Once Mueller calls it quits and a wall is erected. Resisters will have only 1 year to recuperate before year 4 of Trump’s historic 1st term presidency. US troops coming home beats my mother’s in law’s go to sock gift, USA, USA, USA.
I appreciate your enthusiasm is what HR says to you. Because asking their husband if they want to hang out and talk is normally drowned out by their dumpy husband throwing on his noise canceling headphones soon after.
I appreciate your enthusiasm is a patronizing blow off. It screams, nice hat hick. What difference does it make? Is a close 2nd but not really.
INT. BARBER SHOP
What was Meat Head Archie in the Polo fleece so miserable about?
Besides, my blond haired kids outshining his ginger white privileged squareness whole.
INT. BARBER SHOP Version 1
What’s your book about?
Being a stay at home dad in the age of me to fake feminists.
Who uses aggressive toned comedy to fight back with.
INT. BARBER SHOP
What’s your book about again?
Being a stay at home dad fighting for respect through the power of punchline driven prose about dads being more stimulating parent coaches than mom.
I’m glad Serena Williams is on the cover of GQ for woman of the year. Because photo shopping Bobby Seal’s leather jacket from the Black Panthers on Collin Kaepernick would’ve been really forcing the issue.
Let me guess the #newinstagram allows you to filter out presumptive hate vibes produced by your driving selfies. In order to secure your safe space shelter immune from charges of narcissism gone wild.
My extended flirt exchange with a German Au Pair at the Kids U.
You’re from Germany. Do you hate Merkel? Who? Angela Merkel. Yah, people love her. But she was just forced to resign. She’s ok. Obama get’s the same downgrade treatment here.
HR asks me. Will commuting be an issue after being a stay at home dad? I say. After looking after 3 kids 3 summers in a row. My commute will feel like a 5 week rave in Germany.
I hear German men get 1 year of paid maternity leave yah? Au Pair says. But you have to be employed prior. So an HR Manager for SAP Germany would still see 3 gap years, not 2 for you.
Do you drink German wines? Yah, French ones to. But I’m only 19. Do you have a fake ID? Yah. Do you have house parties with other Au Pairs? No. I would’ve exploded in my pants if you said yes.
Is it possible for a kid you take care of to profess greater love for you than her own mommy? Yah. It’s happened to a friend of mine. Is she taller than you? Where do you hang out exactly?
Are most German girls tall like you? Yah, most men in America are much smaller than me though. You mean my people the Jews. Who hate how Trump towers over them in more ways than 1.
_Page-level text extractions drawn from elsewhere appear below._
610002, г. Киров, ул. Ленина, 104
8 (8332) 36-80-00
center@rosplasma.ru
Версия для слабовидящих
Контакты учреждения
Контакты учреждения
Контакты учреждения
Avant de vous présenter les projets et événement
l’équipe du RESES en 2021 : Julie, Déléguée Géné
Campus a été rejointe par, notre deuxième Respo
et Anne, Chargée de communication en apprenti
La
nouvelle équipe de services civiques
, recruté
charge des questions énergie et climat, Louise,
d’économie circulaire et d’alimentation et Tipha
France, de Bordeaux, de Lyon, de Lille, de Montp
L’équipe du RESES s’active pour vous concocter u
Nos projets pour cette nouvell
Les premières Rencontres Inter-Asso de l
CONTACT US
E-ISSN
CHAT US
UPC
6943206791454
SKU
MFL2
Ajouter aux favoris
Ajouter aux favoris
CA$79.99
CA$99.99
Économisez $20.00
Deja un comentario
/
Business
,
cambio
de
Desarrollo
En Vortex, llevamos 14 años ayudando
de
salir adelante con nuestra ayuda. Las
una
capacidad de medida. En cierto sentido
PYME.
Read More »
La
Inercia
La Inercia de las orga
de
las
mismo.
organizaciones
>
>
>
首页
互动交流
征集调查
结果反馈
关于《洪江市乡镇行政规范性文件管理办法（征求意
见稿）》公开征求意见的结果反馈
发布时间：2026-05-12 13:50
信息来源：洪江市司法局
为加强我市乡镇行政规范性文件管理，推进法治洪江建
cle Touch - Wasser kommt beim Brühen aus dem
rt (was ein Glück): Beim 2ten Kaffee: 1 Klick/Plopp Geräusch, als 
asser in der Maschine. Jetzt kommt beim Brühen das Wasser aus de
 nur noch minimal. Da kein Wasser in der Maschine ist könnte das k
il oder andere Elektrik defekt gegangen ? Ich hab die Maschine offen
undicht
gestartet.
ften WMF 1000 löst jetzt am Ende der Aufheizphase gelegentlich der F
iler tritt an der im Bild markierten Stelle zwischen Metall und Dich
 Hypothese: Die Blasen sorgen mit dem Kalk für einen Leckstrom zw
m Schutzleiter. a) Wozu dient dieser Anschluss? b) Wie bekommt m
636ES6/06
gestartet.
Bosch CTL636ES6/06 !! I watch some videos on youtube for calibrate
I read a parenting book that said German parents let their kids play with knives as early as 4. No, not you. I guess they were no extra circumcision knives lying around your parents pantry.
I hear German families let their kids play outside the house unsupervised. So parents have more free time inside to play with the Au Pairs themselves.
Me sabotaging my flirting session with a German Au Pair.
My Mother In Law only allows my 3 kids to have fun in her cramped, designated playroom downstairs. So she doesn’t hear the patter of happiness upstairs. Total Nazi Move, right?